The Helfers were avid travellers and were passing through Syria when they were asked to assist Colonel Chesney and accompany the Euphrates Expedition to Bussora. Helfer was subsequently appointed in 1837 as a Naturalist in Mergui and Tenasserim and was instructed to undertake surveys and reports on the natural resources there. His reports being approved of his employ was extended in March 1838, and by January 1840 he had written four lengthy reports on the resources he had discovered. Official letters following his death, describe his work as follows:

“These documents are equal in interest and value to the former reports of this intelligent and enterprising naturalist whose melancholy fate in prosecution of his researches we greatly lament.” [IOR/F/4/1852/78316]

Extract from Mathilde Pauline Nostitz's bookMathilde Pauline Nostitz, Travels of a Doctor and Madame Helfer in Syria, Mesopotamia, Burmah and other lands, (London: 1878)

According to Mrs Helfer, her husband’s expedition to the Andaman Islands had been to try and learn more of the resources and items for trade with some of the occupants of the smaller islands and it was in the pursuit of this that he was killed. Her account states that he had encountered a small number of locals and was keen to see their wares so had followed them across the beach towards the treeline where his party were ambushed. They fled back to their boat, attempting to dodge arrows laced with poison, but Dr. Helfer was struck in the back of the head whilst in the water and was reported to have sunk beneath the waves, with his colleagues and servants unable to recover his body. His was the only casualty. According to one obituary he was the first scientist to have reached these smaller parts of the Andaman Islands.

Karen Stapley
Curator, India Office Records

Further reading:

Travels of Doctor and Madame Helfer in Syria, Mesopotamia, Burmah and other lands, narrated by Pauline, Countess Nostitz (formerly Madame Helfer), and rendered into English by Mrs George Sturge, in two volumes. London (1878)
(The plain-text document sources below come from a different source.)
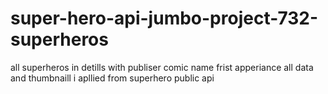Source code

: # super-hero-api-jumbo-project-732-superheros
all superheros in detills  with publiser comic name frist apperiance all data and thumbnaill
i apllied from superhero public api
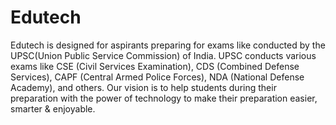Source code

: # Edutech
Edutech is designed for aspirants preparing for exams like conducted by the UPSC(Union Public Service Commission) of India. UPSC conducts various exams like CSE (Civil Services Examination), CDS (Combined Defense Services), CAPF (Central Armed Police Forces), NDA (National Defense Academy), and others. Our vision is to help students during their preparation with the power of technology to make their preparation easier, smarter &amp; enjoyable.
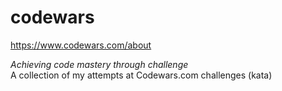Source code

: # codewars
https://www.codewars.com/about

*Achieving code mastery through challenge* <br>
A collection of my attempts at Codewars.com challenges (kata)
IOR/F/4/1735/70256 - Employment on a survey of the natural resources of Tenasserim, including his printed account of Amherst District

IOR/F/4/1608/64733 - Appointment as Naturalist at Tenasserim for 6 months, includes account of his journey from India -

IOR/F/4/1593/64583 - Appointed as Naturalist in Mergui, 1837.

IOR/F/4/1852/78316 - Letters regarding Dr Helfer’s 4th reports on resources of Tenasserim and his murder on 30 Jan 1840 

IOR/F/4/1896/80506 - Employment of Dr. Helfer, and news of his death

IOR/F/4/1926/86249 - Transmission of a Report by the late Dr. Helfer on the Islands of the Mergui Archipelago (includes diary kept Jan 1838-Jan 1839).